Brainstorming failure categories before reading traces. Read first, categorize what you find.
Starting with pre-defined categories. A fixed list causes confirmation bias. Let categories emerge.
Skipping the user for initial review. The user must review the first 30-50 traces to ground categories in domain knowledge.
Using generic scores as categories. "Hallucination score," "helpfulness score," "coherence score" are not grounded in the application's actual failure modes.
Building evaluators before fixing obvious problems. Fix prompt gaps, missing tools, and engineering bugs first.
Treating this as a one-time activity.
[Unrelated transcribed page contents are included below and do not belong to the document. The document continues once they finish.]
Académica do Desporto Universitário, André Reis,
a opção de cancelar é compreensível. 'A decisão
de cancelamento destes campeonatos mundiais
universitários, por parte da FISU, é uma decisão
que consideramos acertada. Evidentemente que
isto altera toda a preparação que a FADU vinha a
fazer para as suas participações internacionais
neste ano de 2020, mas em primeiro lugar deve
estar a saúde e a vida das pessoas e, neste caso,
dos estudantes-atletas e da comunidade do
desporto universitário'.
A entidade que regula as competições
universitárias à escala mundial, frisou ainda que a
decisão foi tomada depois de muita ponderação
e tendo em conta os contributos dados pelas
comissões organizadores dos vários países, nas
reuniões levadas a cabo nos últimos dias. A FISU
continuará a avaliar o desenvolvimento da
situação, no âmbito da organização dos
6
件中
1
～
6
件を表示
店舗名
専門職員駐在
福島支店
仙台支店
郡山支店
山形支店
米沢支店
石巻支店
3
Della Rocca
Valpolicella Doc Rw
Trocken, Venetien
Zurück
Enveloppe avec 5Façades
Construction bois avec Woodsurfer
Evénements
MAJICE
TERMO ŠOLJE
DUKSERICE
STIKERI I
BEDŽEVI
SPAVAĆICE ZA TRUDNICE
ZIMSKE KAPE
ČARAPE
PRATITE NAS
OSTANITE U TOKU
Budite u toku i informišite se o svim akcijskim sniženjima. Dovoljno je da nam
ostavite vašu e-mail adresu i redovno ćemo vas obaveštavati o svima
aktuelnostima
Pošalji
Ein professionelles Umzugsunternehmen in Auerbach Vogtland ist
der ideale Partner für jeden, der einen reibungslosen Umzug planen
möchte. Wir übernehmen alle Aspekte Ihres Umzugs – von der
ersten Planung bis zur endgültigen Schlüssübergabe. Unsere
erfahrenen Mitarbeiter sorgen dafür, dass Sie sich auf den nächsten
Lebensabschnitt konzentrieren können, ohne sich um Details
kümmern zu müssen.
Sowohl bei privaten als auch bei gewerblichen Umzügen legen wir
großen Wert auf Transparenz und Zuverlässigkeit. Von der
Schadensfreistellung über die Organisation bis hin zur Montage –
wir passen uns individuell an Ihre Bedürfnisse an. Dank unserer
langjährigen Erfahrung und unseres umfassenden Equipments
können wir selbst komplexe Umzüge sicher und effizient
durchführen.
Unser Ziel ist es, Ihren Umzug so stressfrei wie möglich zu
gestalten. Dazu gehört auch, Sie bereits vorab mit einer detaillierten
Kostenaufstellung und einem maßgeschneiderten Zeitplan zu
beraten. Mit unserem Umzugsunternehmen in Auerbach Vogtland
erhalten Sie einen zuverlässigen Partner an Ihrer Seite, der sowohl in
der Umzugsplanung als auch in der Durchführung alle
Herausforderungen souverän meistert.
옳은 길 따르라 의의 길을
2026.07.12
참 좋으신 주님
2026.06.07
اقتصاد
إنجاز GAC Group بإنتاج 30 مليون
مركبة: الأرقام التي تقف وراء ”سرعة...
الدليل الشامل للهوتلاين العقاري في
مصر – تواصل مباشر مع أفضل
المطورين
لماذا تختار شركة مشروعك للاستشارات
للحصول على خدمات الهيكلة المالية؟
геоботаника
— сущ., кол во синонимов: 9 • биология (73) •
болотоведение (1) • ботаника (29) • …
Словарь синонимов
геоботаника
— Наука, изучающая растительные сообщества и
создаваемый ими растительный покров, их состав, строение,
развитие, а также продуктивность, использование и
Re-run after every significant change: new features, prompt rewrites, model switches, production incidents.

读取trace之前就头脑风暴故障分类。 先读trace，再给你发现的问题归类。
使用预先定义的分类。 固定的分类会带来确认偏差，让分类从实际问题中自然产生。
跳过用户的初始审核。 用户必须审核前30-50条trace，才能让分类基于领域知识落地。
用通用评分作为分类。 「幻觉分数」「有用性分数」「连贯性分数」没有基于应用的实际故障模式，无法落地。
在修复明显问题之前搭建评估器。 优先修复prompt缺失、工具缺失、工程bug。
把这个流程当成一次性工作。 每次重大变更后都要重新执行：新功能上线、prompt重写、模型切换、生产事故发生后。